(Work instruction)
Extend the forum posts about ATLAS application releases, picking up right after the last post shown.

(Text segment)
----------

1) Message boards : ATLAS Application : ATLAS vbox v.1.27 (Message 7900)
Posted 30 Nov 2022 by David Cameron
Post:
v1.27 contains a very minor change to pass information from the bootstrap script to the wrapper script.
2) Message boards : ATLAS Application : ATLAS vbox v.1.26 (Message 7890)
Posted 24 Nov 2022 by David Cameron
Post:
ATLAS vbox 1.26 was just released which contains some small improvements in handling error conditions in the bootstrap script. v1.20 - 25 were already taken by native versions so that's why there is a jump from 1.19 :)
3) Message boards : ATLAS Application : ATLAS vbox v.1.19 (Message 7889)
Posted 22 Nov 2022 by David Cameron
Post:
v1.19 was just released which contains some improvements to the bootstrap scripts and CVMFS configuration.
4) Message boards : ATLAS Application : ATLAS vbox v.1.18 (Message 7882)
Posted 16 Nov 2022 by David Cameron
Post:
ATLAS v1.18 is now released. This version uses the new vboxwrapper version 26206 and also contains various CVMFS configuration improvements made by computezrmle.
5) Message boards : ATLAS Application : ATLAS vbox v.1.17 (Message 7826)
Posted 19 Oct 2022 by David Cameron
Post:
Hi all,

v1.17 of vbox contains some fixes for CVMFS configuration provided by computezrmle which should address some of the problems people see with stuck or not working CVMFS at the start of tasks. We are testing it here on dev just to make sure it works ok before releasing on the prod server.
6) Message boards : ATLAS Application : ATLAS native 1.25 (Message 7780)
Posted 5 Sep 2022 by David Cameron
Post:
This seemed to solve the problems with tmp dirs so this version is now deployed on the production server.

----------

(Supplied data)

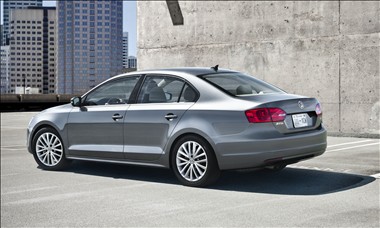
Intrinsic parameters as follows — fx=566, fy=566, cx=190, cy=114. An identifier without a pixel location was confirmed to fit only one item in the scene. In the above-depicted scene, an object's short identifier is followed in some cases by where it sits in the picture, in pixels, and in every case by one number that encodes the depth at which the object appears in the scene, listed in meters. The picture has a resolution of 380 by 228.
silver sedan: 6.71
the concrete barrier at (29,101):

----------

(Exercise response)
7) Message boards : ATLAS Application : ATLAS native 1.23 (Message 7770)
Posted 31 Aug 2022 by David Cameron
Post:
I wonder if this could be a side effect of hardening options set in BOINC's systemd service unit.

Did not yet test it but it should be ensured that the tmp dir forwarded to apptainer is not the system wide tmp.
Instead the tmp below the slot should be used.


Thanks for this tip, it looks like this is indeed the problem. The unit file has
ProtectSystem=strict
ReadWritePaths=-/var/lib/boinc -/etc/boinc-client


which makes /tmp and /var/tmp read-only.

In v1.25 I set APPTAINERENV_TMPDIR to a dir inside the slots and this seems to fix the problem.
8) Message boards : ATLAS Application : ATLAS native 1.25 (Message 7769)
Posted 31 Aug 2022 by David Cameron
Post:
This version sets TMPDIR to a directory inside the slots dir instead of /tmp
9) Message boards : ATLAS Application : ATLAS native 1.24 (Message 7764)
Posted 23 Aug 2022 by David Cameron
Post:
This version adds some debugging statements to try to figure out the problems with read-only tmp dirs.
10) Message boards : ATLAS Application : 8 core atlas native uses only 1 core. (Message 7763)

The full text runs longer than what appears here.